Что, думаешь, добрый Бог припас для нас шесть миллиардов значений? Иные и готовы быть камушком – но только непременно Великой стены, тонкой струйкой – но парадного царского фонтана. Можно подумать, вас кто-то спросит. Возьмут и отправят копошиться в углу Вселенной, на остатках времён, ползать по честно заработанной предками дегенерации. Могут и вообще назначить червяком – опарышем, – прилежно подъедать труп чьей-нибудь национальной истории. Придётся быть противным и отвратительным, и сносить презрение тех, кто назначен быть светлыми лучами, дивными звуками и чудными красками. И напрасно молил бы призванный быть червяком, чтоб его вдруг назначили цветочком. Это разве в земных иерархиях по самодурству фаворитов так может случиться. В узорах такого не бывает. Запутавшуюся нитку просто рвут – и вдевают в игольное ушко другую.

На дома, подобные тому, в который её везла сейчас Марина, Анна всегда смотрела с легким комическим удивлением, как житель одной страны глядит на внезапно явившуюся чужую цивилизацию, настолько невероятную, что она и не пугает, и не раздражает. Будто сделана из другого вещества, которое всё-таки не исчезает, даже если хорошенько протереть глаза. В этих домах, возведённых точно за одну ночь проворными джиннами из арабских сказок, не было ни малейшей соразмерности с окружающей средой – но такова была глубинная сущность новой цивилизации, её неотменяемый закон: никакой соразмерности никогда. Красовавшееся на берегу Москвы-реки высотное сновидение с отпиленной башней и четырьмя фасадами (чтоб никому из жильцов обидно не было) не только сияло наружной подсветкой, но, казалось, светилось и изнутри: как-никак, внутри теплились сытые, здоровые, счастливые люди, которые кроме добротных испражнений всегда выделяют ароматные лучи благополучия. Цвета фуксии.

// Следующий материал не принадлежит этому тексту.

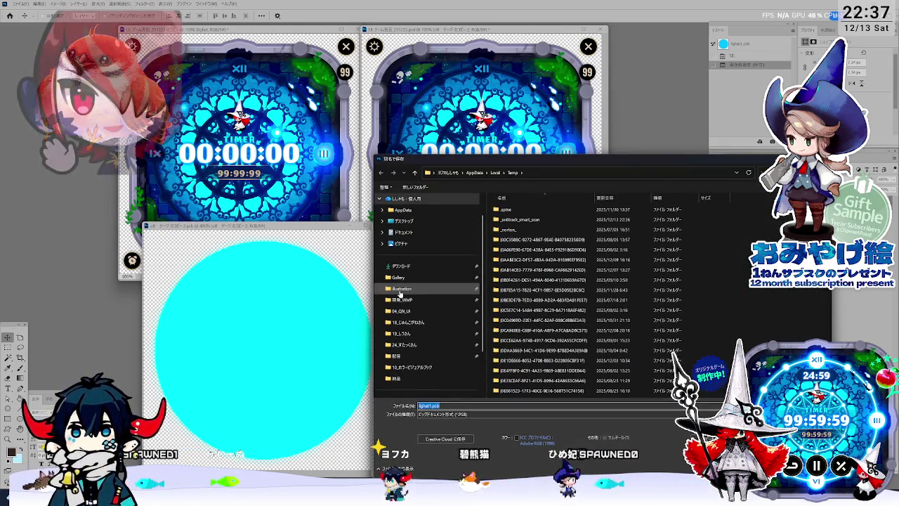
# Point the save dialog at 開発_WMP > Effect > 待機演出 with the Photoshop PSD format
pyautogui.click(421, 301)
pyautogui.doubleClick(552, 212)
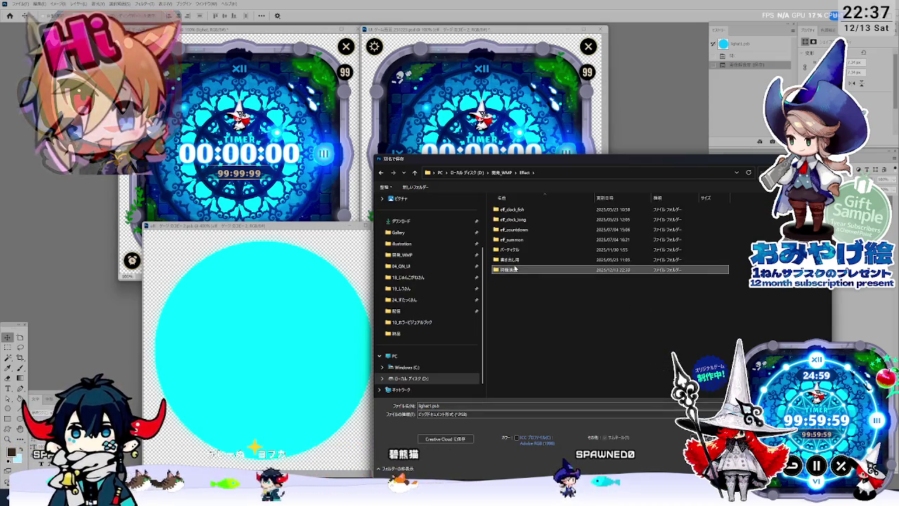
pyautogui.doubleClick(509, 269)
pyautogui.click(446, 414)
pyautogui.click(425, 420)
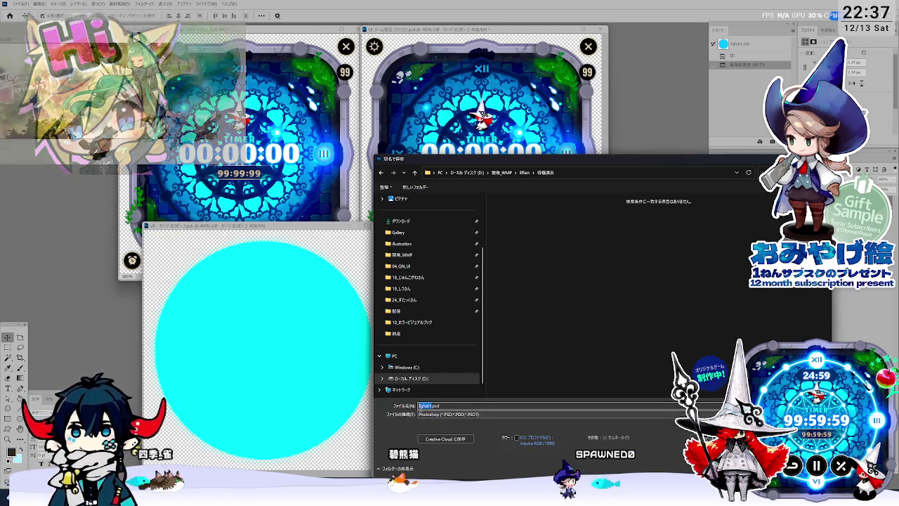
# Name the blurred circle file eff_round_02 and save it as a PSD
pyautogui.click(420, 406)
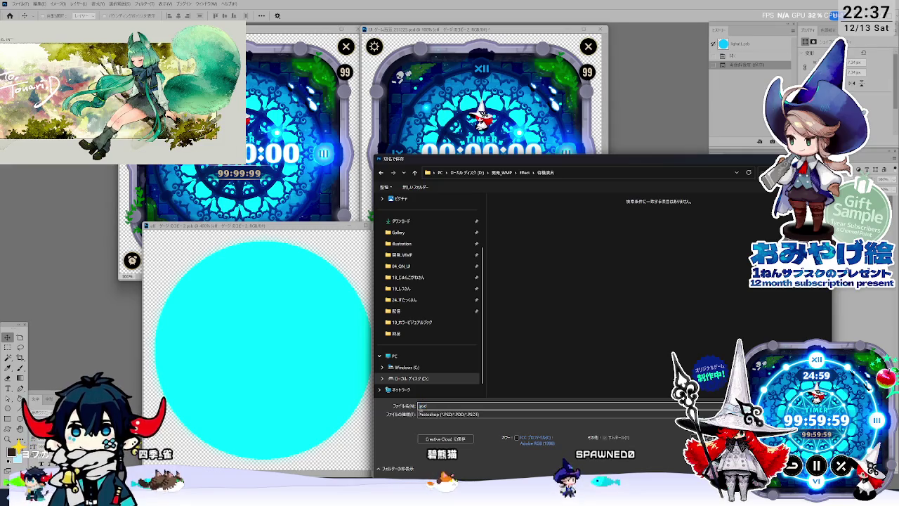
pyautogui.write('aff_')
pyautogui.press('BackSpace')
pyautogui.write('_gauge')
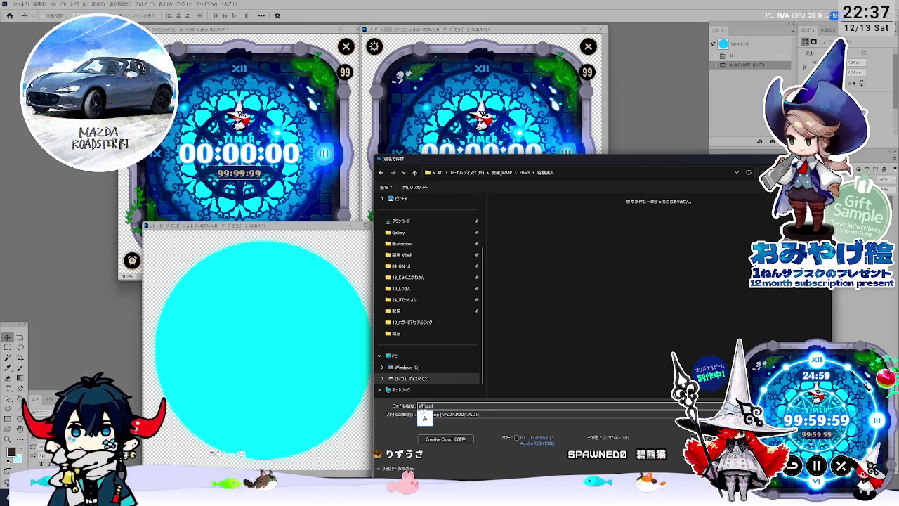
pyautogui.write('raundo')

В золотисто-перламутровом лифте Анну рассмешил красный кожаный диванчик и держатели для журналов, отдельно – для мужских и для женских. Игривость буржуазии её вообще забавляла: она не могла представить себе голову, устроенную так, чтоб выдумывать вот такие трогательные идиотические фокусы вроде диванчика в лифте, – или этим диванчиком всерьёз пользоваться. А впрочем, если никогда не задумываться о смысле жизни, вся энергия пойдёт в правильном направлении, то есть на то, чтобы эту жизнь употреблять, и бог весть тогда до чего дойдёшь. Двухуровневая квартира принадлежала мужу Марины, Гарику, который, как поняла Анна из болтовни Марины, был в отъезде. Дома жило какое-то существо, которое Марина величала Мисой, и подуставшая Анна так и не могла понять, кошка это, человек или птица.